Very Retrouvaille (from the French "retrouvailles," the feeling of joy when reuniting with someone) is a retro (retrou?) RPG romp about a little girl looking for her runaway pet rabbit with the help of her neighborhood friends. It's a take on the long in the tooth formula of coercing a difficult mayor into letting you past the town gatekeeper and into the incredibly dangerous™ forest/castle/meadow/minimall, rather than, of course, finding an alternate route or explaining the situation, and so our heroine Faraday Ram must canvass the town on a series of fetch quests, coaxing apple pies, wooden stools, and used postcards out of the locals before reaching the next major plot beat.

Retrouvaille, by prince, is the product of about two weeks' work, designed with a Famicom aesthetic in mind and original graphics, and saddled with a 100% Kevin MacLeod soundtrack. Unfortunately while the SNES era influence inspires cute sprtework and a lovely green palette, the game also inherits an unintended retro game clunkiness, like the inventory that lists off your items in the style of an answering machine, the unlockable pages which accumulate in the library seemingly at random, and the music room which appears bizarrely in-game and only during the climax.

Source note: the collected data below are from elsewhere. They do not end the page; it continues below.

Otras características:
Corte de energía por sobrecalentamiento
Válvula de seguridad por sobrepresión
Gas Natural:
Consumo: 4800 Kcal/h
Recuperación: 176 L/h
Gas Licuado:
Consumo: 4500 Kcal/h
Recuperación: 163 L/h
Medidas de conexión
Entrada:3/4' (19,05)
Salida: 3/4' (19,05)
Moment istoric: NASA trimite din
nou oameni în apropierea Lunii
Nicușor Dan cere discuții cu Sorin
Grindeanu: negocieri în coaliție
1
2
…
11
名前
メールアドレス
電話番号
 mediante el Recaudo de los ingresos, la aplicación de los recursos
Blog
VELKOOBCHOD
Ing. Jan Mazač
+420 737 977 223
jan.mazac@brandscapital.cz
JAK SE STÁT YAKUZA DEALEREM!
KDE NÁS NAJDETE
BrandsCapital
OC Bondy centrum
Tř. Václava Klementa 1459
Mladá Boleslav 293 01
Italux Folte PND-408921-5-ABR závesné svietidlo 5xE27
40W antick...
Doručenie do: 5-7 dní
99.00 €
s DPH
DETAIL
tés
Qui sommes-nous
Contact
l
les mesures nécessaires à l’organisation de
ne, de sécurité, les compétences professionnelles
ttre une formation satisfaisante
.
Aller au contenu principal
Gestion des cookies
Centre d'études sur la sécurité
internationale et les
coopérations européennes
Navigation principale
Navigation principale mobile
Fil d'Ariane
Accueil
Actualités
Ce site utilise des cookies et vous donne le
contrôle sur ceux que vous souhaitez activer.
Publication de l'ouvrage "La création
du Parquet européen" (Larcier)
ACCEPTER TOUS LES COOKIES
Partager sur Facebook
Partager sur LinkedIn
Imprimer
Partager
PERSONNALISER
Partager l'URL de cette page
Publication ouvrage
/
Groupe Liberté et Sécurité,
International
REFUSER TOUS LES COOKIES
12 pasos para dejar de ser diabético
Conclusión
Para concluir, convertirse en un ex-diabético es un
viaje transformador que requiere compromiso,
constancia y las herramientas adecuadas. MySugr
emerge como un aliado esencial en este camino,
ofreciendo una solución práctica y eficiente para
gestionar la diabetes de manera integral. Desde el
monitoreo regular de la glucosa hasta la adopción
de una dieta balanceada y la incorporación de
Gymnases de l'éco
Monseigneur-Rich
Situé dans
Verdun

Knives Puppy doles out some advice.


This, along with the play style, which is like the more tedious parts of Animal Crossing, makes Very Retrouvaille sort of a frustrating experience. Eventually, I get tired of wandering the same three areas yet again counting mailboxes and picking up music sheets. Granted, I was tired and am dumb, but when given a farsighted and deceptively simple goal (enter forest, look for rabbit) which gets constantly interrupted in a series of increasingly pointless trivialities, it's hard to take any interest in the daily ins and outs of who in the village is dating who and what is the latest gossip and which one likes apples, or as it were, it's difficult to see the forest for the trees (pun intended). The characters are obstacles more than they are means of strengthening a canon, and the expectedly sad ending is done so ambiguously by contrast that you'll almost wish the game was about strengthening friendships and had no overarching plot.

Others may extol the cutesy aesthetic or the apt soundtrack selection, but I am grouchier than other people and in any case choosing songs to fit pictures is not a talent.